3. What lessons, facts and/or guidance can an engineer working in the field take away from this research?
The results showed that the use of temperature and occupancy sensor controls available from a smart thermostat produced significant changes to the indoor air temperature profiles in each zone. In addition, it was observed that large variations in the measured indoor air temperatures from each zone were not represented by the indoor air temperature at the location of the thermostat. The changes to the before-after indoor air temperature profiles from each zone also presented new challenges to simulating the annual savings with a calibrated building energy simulation model.

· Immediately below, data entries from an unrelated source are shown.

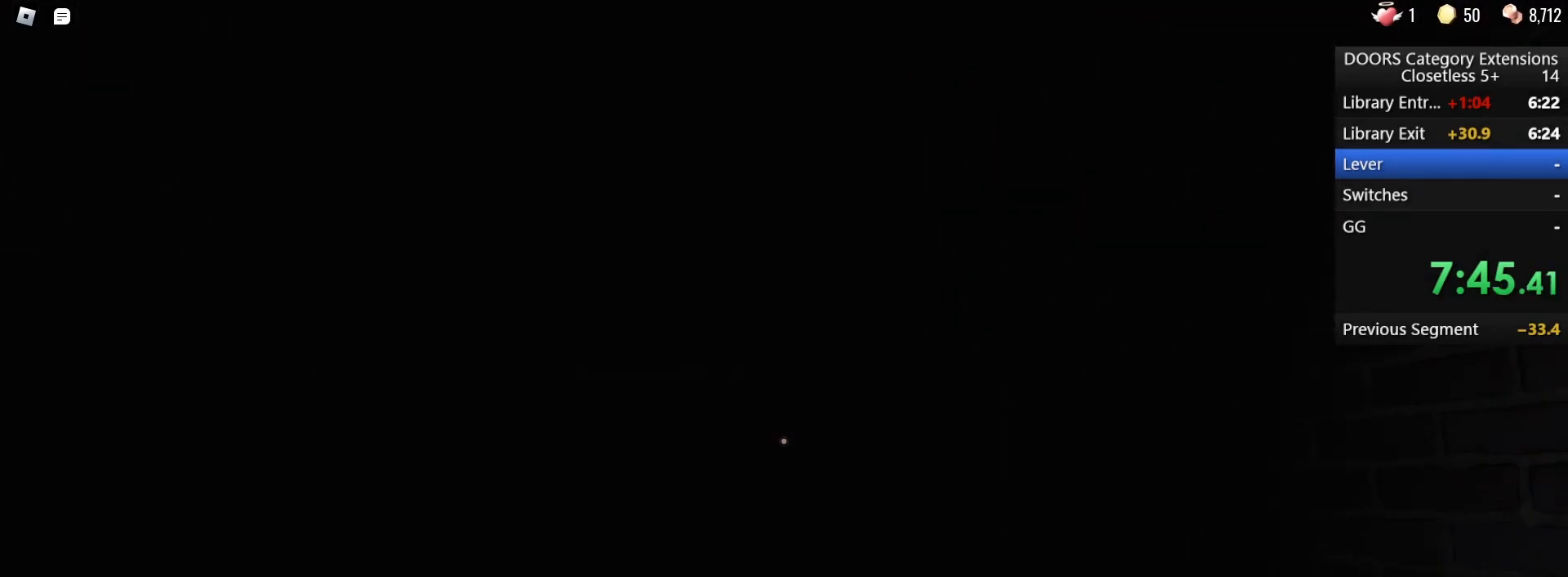
{"keys": ["w"], "mouse": [], "events": []}
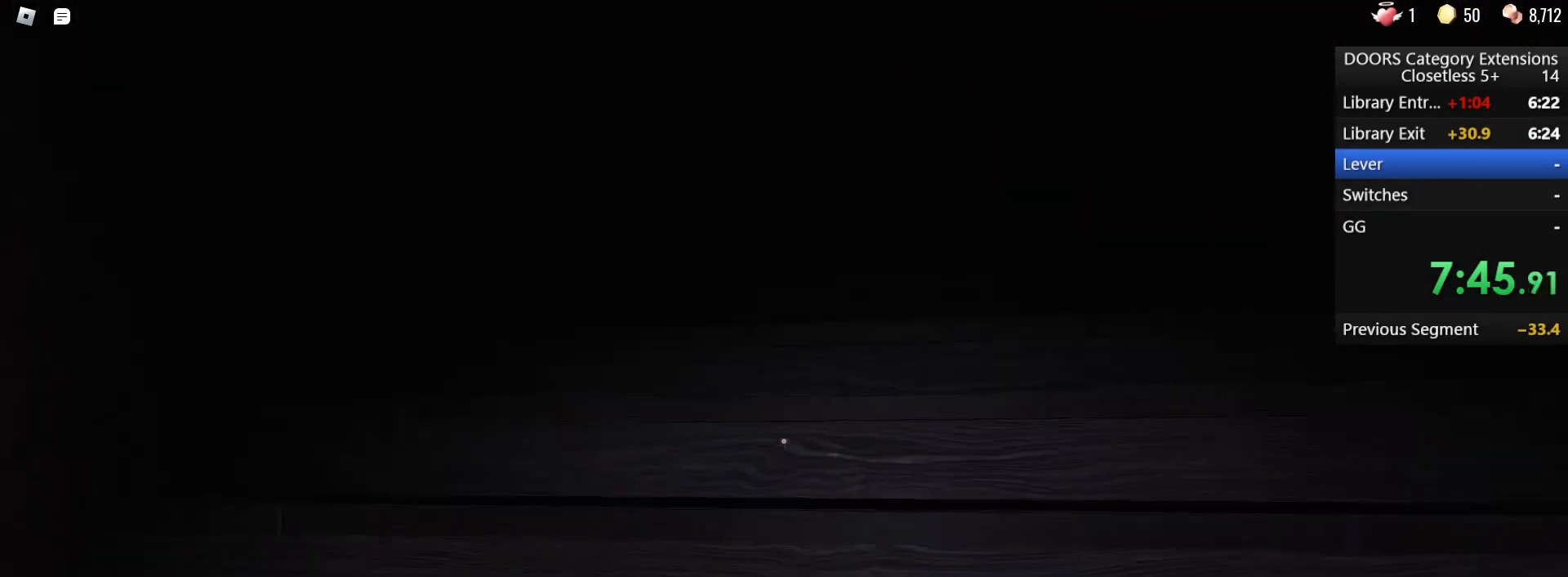
{"keys": ["w"], "mouse": [], "events": []}
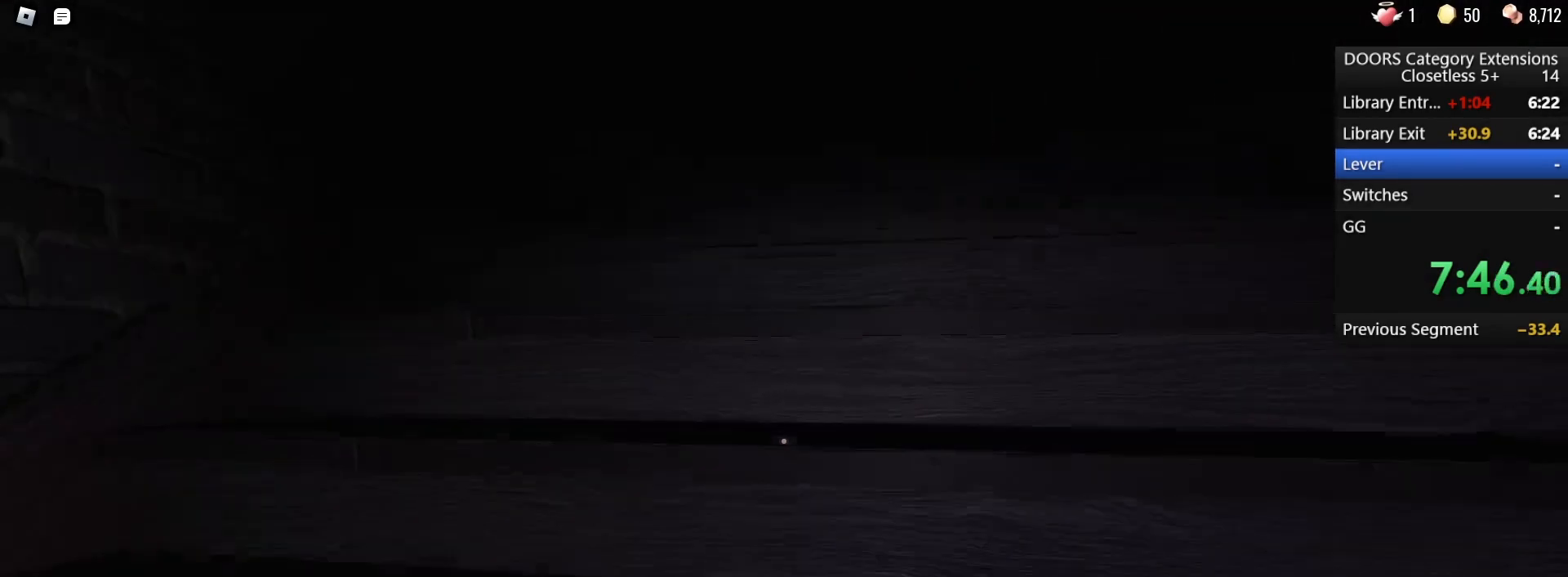
{"keys": ["w"], "mouse": [], "events": []}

The results also showed that the case-study residence with a single-zone HVAC system controlled by a single thermostat that was retrofitted with wireless occupancy and temperature sensors in each zone achieved significant energy savings for the homeowner. The measured savings were 496 kWh (37.9 %), and the annual estimated savings was 5,208 kWh (43.6 %). When the costs of the new thermostat ($249) with the seven remote temperature and occupancy sensors ($237), including the installation fee ($100), were considered (i.e., the total cost of $586), a simple payback period was approximately 1.0 year because the annual total cost saving was $602.
4. How can this research further the industry's knowledge on this topic?
Based on the results of this single residence, it was found that the methodology of this research is appropriate to use for other similar studies. Although the study included one residence, the methods developed are generic, so the results of this research will be valid for a broad class of single-family residences that are retrofitted with a smart thermostat using remote temperature and occupancy sensors. This research shows detailed, clear insights about the dynamics occurring in every zone of the case-study residence using well-established, statistical methods for analyzing time-series data. The approaches used in this research are useful to analyze the dynamics of building operation in different zones in a residence using the smart thermostat, which the previous studies did not provide.
5. Were there any surprises or unforeseen challenges for you when preparing this research?
First, there was a challenge regarding sensor locations. It was hard to decide where the temperature and occupancy sensors should be located in each zone of the case-study residence. Different sensor locations could affect the results. Second, analyzing more personalized thermal comfort such as relative humidity in each zone was a challenge.
Finally, the intervals of the measured data were important. For example, to enhance accuracy, the one-minute interval occupancy data should be used because the five-minute interval sensors could not accurately detect when an occupant moved to different rooms. In addition, the same time interval should be used across different devices because analyzing the different intervals of the data between different devices was challenging. As a result, a minute-by-minute analysis is recommended; however, this will require additional cost. These three challenging issues will be handled in a future study to improve this research.